TASK TO CARRY OUT
Once the line with "### 4. Install Dependencies" is found, repeat exactly that line and every one after it until the data below ends, including the last line.

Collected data
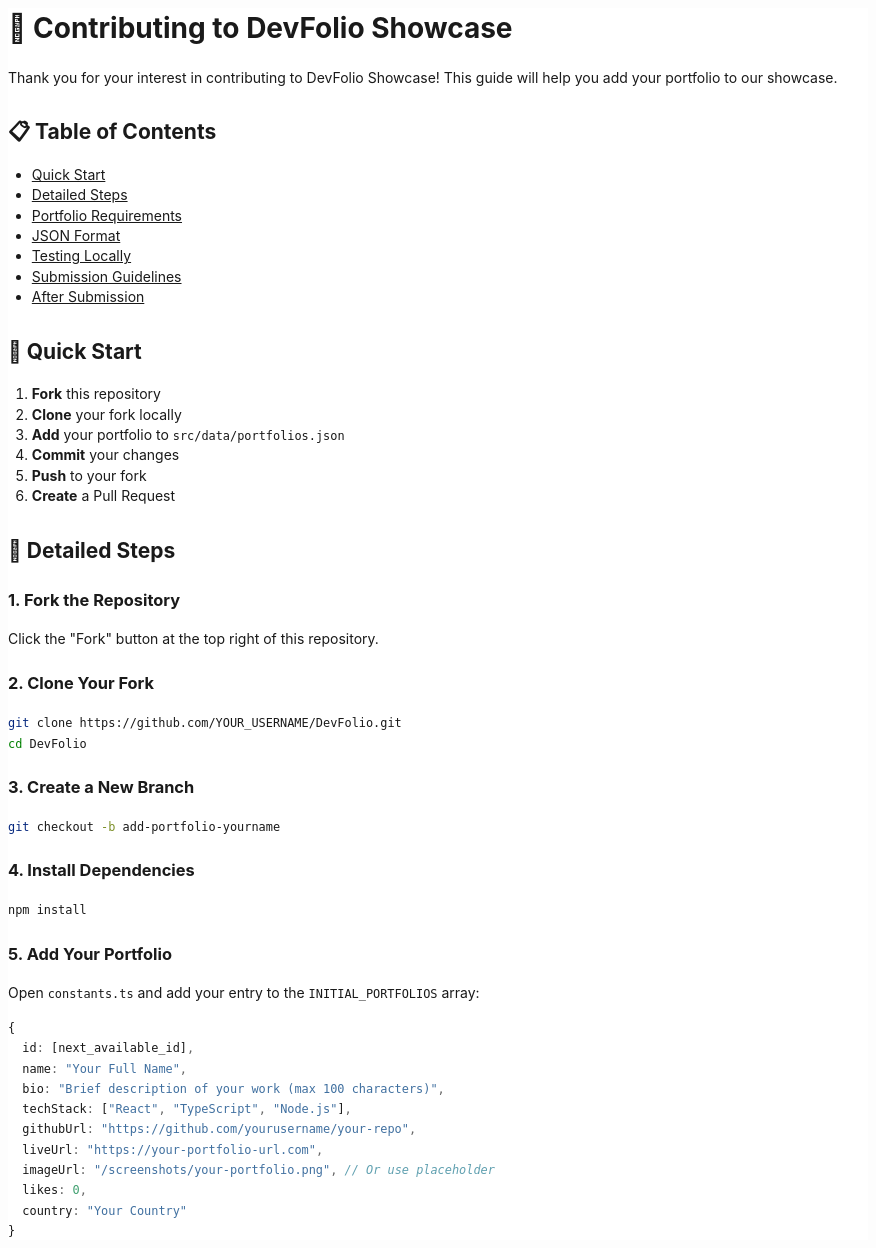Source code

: # 🤝 Contributing to DevFolio Showcase

Thank you for your interest in contributing to DevFolio Showcase! This guide will help you add your portfolio to our showcase.

## 📋 Table of Contents
- [Quick Start](#quick-start)
- [Detailed Steps](#detailed-steps)
- [Portfolio Requirements](#portfolio-requirements)
- [JSON Format](#json-format)
- [Testing Locally](#testing-locally)
- [Submission Guidelines](#submission-guidelines)
- [After Submission](#after-submission)

## 🚀 Quick Start

1. **Fork** this repository
2. **Clone** your fork locally
3. **Add** your portfolio to `src/data/portfolios.json`
4. **Commit** your changes
5. **Push** to your fork
6. **Create** a Pull Request

## 📝 Detailed Steps

### 1. Fork the Repository
Click the "Fork" button at the top right of this repository.

### 2. Clone Your Fork
```bash
git clone https://github.com/YOUR_USERNAME/DevFolio.git
cd DevFolio
```

### 3. Create a New Branch
```bash
git checkout -b add-portfolio-yourname
```

### 4. Install Dependencies
```bash
npm install
```

### 5. Add Your Portfolio
Open `constants.ts` and add your entry to the `INITIAL_PORTFOLIOS` array:

```typescript
{
  id: [next_available_id],
  name: "Your Full Name",
  bio: "Brief description of your work (max 100 characters)",
  techStack: ["React", "TypeScript", "Node.js"],
  githubUrl: "https://github.com/yourusername/your-repo",
  liveUrl: "https://your-portfolio-url.com",
  imageUrl: "/screenshots/your-portfolio.png", // Or use placeholder
  likes: 0,
  country: "Your Country"
}
```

TASK ANSWER
### 4. Install Dependencies
```bash
npm install
```

### 5. Add Your Portfolio
Open `constants.ts` and add your entry to the `INITIAL_PORTFOLIOS` array:

```typescript
{
  id: [next_available_id],
  name: "Your Full Name",
  bio: "Brief description of your work (max 100 characters)",
  techStack: ["React", "TypeScript", "Node.js"],
  githubUrl: "https://github.com/yourusername/your-repo",
  liveUrl: "https://your-portfolio-url.com",
  imageUrl: "/screenshots/your-portfolio.png", // Or use placeholder
  likes: 0,
  country: "Your Country"
}
```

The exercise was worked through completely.